Our work demonstrates that multimodal alignment via contrastive learning is a promising approach for achieving efficient, scalable representation learning. The observed convergence toward DINOv2 embeddings supports the notion of a universal Platonic representation, where aligning multiple modalities reveals shared underlying structures in representation spaces. This result builds upon insights from both the CLIP framework and the Platonic Representation Hypothesis, underscoring the potential of multimodal alignment in advancing our understanding of representation learning.

Future Directions

1. Leveraging Multiple Captions for Alignment

In this work, we used only the first caption from the Flickr30k dataset per image. To improve alignment, we plan to use all five captions per image. Each data point $i$ will be represented as $(x^{(i)}, y_1^{(i)}, \dots, y_5^{(i)})$, where $y_k^{(i)}$ is the $k$-th caption. The contrastive loss becomes:

\[\mathcal{L}_{\text{multi-caption}} = -\frac{1}{N} \sum_{i=1}^N \log \frac{\exp\left(\frac{1}{5\tau} \sum_{k=1}^5 f_\text{image}(x^{(i)}) \cdot g_\text{text}(y_k^{(i)})\right)} {\sum_{j=1}^N \exp\left(\frac{1}{5\tau} \sum_{k=1}^5 f_\text{image}(x^{(i)}) \cdot g_\text{text}(y_k^{(j)})\right)}.\]

2. Scaling to Richer Multimodal Datasets

We aim to extend our experiments to include a third modality, such as audio. For example, using the VGGSound dataset and a pre-trained audio encoder like Wav2Vec, we can evaluate whether adding audio improves alignment compared to the image-text setting.

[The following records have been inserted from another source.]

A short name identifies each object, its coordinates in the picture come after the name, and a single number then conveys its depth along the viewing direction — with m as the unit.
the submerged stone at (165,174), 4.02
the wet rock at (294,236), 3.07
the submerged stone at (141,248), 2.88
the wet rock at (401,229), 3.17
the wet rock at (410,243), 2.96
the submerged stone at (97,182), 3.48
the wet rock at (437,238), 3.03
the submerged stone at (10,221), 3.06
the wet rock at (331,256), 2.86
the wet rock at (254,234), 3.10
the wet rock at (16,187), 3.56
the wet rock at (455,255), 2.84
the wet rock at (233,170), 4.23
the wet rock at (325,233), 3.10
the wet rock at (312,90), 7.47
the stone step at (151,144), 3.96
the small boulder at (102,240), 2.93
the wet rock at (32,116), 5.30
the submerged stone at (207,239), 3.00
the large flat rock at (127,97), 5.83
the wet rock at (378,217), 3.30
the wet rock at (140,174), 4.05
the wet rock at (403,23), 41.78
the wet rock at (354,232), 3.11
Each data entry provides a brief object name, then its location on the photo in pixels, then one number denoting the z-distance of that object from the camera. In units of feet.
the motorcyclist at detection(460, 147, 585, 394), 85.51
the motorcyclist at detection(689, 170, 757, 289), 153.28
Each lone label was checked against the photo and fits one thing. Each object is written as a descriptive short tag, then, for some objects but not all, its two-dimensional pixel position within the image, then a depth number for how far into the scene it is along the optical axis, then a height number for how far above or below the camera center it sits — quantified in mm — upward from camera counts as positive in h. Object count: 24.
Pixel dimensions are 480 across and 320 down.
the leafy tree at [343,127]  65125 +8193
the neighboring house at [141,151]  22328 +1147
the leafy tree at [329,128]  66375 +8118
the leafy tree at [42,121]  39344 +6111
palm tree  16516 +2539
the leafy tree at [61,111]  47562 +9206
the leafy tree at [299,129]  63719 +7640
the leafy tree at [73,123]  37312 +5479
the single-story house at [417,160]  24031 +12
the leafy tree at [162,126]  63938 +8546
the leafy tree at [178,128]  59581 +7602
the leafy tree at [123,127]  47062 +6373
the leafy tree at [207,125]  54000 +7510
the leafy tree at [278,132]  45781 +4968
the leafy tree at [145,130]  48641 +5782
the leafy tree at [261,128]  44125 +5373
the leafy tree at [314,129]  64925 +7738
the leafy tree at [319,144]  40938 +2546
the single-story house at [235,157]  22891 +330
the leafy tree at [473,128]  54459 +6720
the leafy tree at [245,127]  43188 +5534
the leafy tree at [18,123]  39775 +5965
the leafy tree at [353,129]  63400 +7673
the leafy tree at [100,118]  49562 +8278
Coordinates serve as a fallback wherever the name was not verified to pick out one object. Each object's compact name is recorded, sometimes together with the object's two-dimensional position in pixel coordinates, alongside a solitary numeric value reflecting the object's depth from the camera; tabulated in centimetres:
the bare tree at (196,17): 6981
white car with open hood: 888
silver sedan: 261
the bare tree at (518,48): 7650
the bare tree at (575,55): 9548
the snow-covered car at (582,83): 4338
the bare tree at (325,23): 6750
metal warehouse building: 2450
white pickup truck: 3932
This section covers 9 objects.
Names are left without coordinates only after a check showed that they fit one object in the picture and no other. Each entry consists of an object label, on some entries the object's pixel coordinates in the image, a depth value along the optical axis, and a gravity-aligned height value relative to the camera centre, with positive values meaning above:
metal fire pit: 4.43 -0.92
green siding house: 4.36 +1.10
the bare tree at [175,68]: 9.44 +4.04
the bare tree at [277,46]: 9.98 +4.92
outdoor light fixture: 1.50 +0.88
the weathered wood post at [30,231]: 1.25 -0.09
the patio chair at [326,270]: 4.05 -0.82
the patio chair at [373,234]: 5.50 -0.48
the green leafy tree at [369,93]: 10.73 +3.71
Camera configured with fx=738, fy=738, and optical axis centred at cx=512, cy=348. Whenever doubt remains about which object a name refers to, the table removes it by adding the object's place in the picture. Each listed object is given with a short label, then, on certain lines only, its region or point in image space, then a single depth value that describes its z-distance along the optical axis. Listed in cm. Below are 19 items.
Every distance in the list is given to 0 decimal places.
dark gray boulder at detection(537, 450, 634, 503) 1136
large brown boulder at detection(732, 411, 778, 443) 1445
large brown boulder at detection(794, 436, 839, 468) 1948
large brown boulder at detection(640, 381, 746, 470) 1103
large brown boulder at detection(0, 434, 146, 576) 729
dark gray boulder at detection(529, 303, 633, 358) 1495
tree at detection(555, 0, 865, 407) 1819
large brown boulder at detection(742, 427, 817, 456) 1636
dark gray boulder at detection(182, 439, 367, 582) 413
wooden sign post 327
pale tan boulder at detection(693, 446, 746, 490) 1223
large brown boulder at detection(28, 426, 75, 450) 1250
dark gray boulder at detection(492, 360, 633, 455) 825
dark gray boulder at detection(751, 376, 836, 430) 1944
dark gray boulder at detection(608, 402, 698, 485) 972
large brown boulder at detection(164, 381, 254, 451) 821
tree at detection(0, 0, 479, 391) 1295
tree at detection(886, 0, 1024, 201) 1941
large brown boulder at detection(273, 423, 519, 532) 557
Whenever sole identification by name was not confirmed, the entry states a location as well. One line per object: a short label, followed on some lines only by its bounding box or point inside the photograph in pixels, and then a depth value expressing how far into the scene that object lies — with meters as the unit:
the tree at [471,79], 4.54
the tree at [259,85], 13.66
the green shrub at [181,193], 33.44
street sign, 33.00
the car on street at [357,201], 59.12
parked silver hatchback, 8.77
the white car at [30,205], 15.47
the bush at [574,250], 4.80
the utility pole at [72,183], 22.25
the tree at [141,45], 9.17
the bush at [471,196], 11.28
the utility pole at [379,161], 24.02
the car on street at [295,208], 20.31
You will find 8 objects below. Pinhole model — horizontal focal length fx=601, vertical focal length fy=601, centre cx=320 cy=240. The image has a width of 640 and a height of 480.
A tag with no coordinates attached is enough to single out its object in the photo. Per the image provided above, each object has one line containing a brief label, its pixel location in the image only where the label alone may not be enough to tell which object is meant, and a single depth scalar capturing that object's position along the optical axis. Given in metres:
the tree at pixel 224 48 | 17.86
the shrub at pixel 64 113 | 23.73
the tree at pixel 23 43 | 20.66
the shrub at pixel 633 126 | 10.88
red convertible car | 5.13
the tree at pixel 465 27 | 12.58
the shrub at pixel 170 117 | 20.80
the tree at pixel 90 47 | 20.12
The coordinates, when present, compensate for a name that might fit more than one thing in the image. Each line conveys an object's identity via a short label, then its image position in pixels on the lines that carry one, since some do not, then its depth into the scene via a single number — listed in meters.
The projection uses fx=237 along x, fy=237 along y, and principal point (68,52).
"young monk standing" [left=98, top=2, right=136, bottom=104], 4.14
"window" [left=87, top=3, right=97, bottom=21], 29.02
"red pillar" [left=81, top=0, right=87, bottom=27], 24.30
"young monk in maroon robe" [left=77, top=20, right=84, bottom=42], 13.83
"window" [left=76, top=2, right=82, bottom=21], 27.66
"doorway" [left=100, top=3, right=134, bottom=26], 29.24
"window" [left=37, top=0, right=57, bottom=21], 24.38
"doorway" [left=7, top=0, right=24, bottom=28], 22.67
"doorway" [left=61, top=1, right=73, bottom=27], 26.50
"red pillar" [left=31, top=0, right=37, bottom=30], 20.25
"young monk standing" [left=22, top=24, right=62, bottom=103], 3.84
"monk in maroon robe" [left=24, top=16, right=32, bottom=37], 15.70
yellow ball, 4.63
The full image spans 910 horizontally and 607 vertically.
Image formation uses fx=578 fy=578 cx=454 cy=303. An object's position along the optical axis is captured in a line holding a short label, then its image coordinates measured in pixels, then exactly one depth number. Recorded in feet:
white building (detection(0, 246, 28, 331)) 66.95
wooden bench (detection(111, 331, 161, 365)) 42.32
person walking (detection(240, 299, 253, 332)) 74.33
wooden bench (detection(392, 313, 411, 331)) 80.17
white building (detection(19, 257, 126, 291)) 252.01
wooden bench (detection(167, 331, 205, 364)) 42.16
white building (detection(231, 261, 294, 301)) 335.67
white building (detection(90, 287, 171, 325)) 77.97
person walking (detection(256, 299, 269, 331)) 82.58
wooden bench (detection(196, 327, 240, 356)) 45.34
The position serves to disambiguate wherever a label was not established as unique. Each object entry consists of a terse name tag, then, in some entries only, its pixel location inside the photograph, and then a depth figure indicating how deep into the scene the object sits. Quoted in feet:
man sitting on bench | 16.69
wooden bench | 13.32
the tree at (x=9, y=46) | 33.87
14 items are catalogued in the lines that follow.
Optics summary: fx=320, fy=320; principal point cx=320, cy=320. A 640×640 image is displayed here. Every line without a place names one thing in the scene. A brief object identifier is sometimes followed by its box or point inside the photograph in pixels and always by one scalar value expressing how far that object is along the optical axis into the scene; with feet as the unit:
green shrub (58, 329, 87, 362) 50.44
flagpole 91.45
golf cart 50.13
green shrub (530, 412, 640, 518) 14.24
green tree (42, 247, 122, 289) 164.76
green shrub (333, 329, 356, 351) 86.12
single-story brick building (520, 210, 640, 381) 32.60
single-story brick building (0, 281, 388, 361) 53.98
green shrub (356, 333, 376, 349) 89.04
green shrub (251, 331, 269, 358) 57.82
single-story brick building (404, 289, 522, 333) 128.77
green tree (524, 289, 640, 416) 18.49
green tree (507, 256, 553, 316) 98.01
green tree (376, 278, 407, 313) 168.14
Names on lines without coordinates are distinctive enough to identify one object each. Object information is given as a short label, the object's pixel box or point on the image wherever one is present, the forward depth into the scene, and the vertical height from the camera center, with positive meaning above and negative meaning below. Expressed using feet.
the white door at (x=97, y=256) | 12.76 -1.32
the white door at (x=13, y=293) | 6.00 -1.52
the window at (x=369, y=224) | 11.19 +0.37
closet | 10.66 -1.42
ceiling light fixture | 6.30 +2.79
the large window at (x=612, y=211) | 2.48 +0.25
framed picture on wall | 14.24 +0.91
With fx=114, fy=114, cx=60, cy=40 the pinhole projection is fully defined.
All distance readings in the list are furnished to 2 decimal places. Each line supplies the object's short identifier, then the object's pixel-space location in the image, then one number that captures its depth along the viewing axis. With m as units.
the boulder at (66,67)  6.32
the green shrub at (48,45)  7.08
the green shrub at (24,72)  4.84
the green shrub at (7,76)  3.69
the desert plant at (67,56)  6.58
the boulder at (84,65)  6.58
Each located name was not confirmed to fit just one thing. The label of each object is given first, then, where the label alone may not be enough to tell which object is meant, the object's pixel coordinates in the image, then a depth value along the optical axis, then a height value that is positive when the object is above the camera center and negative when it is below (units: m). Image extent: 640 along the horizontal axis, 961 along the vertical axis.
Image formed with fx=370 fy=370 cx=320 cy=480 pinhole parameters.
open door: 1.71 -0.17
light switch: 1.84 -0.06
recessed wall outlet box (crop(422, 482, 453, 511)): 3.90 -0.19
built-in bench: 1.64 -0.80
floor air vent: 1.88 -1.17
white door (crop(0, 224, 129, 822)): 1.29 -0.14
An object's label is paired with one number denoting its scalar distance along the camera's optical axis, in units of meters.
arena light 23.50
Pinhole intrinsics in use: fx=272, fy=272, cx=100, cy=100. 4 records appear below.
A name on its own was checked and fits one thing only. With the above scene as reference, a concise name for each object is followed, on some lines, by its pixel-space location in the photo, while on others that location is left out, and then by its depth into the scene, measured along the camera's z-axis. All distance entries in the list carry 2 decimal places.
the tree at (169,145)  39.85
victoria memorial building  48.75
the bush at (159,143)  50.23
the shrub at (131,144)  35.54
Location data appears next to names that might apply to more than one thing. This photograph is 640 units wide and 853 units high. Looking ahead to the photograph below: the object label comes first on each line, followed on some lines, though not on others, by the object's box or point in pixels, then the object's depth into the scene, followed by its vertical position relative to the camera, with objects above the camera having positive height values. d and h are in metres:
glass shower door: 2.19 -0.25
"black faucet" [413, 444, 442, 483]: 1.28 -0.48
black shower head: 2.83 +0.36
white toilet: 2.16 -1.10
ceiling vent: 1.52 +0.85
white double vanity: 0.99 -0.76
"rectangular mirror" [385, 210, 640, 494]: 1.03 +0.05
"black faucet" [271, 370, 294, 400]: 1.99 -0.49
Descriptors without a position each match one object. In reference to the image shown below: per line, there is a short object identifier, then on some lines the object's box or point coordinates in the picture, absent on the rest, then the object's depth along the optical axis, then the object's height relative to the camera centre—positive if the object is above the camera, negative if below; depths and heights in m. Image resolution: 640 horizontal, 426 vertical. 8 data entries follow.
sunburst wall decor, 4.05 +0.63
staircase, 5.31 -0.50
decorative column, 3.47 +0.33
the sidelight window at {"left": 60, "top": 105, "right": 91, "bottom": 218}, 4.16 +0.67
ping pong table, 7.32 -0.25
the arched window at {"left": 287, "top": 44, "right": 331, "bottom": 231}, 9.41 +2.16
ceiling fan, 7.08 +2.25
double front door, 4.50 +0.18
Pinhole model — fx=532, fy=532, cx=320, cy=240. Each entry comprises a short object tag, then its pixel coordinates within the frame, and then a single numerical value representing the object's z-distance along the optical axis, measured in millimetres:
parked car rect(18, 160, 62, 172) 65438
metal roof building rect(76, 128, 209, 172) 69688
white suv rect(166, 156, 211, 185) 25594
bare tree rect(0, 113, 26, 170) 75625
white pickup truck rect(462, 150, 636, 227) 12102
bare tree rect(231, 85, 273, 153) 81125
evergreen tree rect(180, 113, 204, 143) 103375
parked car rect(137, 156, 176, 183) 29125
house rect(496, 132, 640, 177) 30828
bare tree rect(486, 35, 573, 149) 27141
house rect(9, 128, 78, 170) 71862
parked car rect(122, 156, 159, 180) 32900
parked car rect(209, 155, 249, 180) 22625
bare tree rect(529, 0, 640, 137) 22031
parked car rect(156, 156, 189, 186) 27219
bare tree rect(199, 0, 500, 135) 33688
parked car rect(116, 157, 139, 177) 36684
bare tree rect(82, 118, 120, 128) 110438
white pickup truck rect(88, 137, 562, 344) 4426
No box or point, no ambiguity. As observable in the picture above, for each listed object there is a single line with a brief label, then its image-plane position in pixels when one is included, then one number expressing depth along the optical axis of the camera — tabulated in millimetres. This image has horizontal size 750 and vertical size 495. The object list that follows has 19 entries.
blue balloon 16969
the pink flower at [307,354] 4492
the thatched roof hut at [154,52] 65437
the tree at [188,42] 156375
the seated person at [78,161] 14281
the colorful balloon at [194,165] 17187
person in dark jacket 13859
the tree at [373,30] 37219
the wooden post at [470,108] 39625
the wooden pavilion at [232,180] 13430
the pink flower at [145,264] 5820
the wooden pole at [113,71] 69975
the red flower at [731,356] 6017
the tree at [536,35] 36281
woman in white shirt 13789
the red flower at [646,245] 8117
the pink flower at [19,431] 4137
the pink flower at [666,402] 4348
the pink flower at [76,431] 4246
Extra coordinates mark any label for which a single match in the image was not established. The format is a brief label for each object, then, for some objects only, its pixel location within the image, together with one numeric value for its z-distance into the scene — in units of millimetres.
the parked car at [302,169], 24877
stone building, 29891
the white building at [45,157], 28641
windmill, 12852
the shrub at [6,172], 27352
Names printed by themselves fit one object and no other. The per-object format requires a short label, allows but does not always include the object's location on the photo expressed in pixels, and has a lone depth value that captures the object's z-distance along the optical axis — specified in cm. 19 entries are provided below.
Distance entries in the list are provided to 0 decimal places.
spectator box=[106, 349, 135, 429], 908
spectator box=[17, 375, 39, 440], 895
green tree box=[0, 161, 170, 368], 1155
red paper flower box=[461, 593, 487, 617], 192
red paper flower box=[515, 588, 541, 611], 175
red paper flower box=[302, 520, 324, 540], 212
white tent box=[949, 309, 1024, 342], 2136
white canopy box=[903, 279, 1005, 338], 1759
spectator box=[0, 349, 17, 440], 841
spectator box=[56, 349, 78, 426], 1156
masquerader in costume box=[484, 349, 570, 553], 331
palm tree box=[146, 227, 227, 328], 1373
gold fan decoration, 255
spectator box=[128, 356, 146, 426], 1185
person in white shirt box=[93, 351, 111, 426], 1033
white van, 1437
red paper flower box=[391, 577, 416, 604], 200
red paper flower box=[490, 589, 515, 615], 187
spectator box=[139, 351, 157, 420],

We will also generalize the dual-encoder loss to a multi-encoder contrastive loss for $M$ modalities:

\[\mathcal{L}_{\text{multi-encoder}} = -\frac{1}{N} \sum_{i=1}^N \log \frac{\exp\left(\sum_k \prod_{m=1}^M (f_m^{(i)})_k / \tau\right)} {\sum_{j=1}^N \exp\left(\sum_k \prod_{m=1}^M (f_m^{(j)})_k / \tau\right)}.\]

3. Zero-Shot Evaluation with Pre-Trained Heads

We plan to evaluate the quality of our aligned representations using pre-trained classifier heads from the DINOv2 GitHub repository. Specifically, we will replace the DINOv2-small encoder with our aligned multimodal encoder $h_\text{multi}$ and test zero-shot classification performance on ImageNet.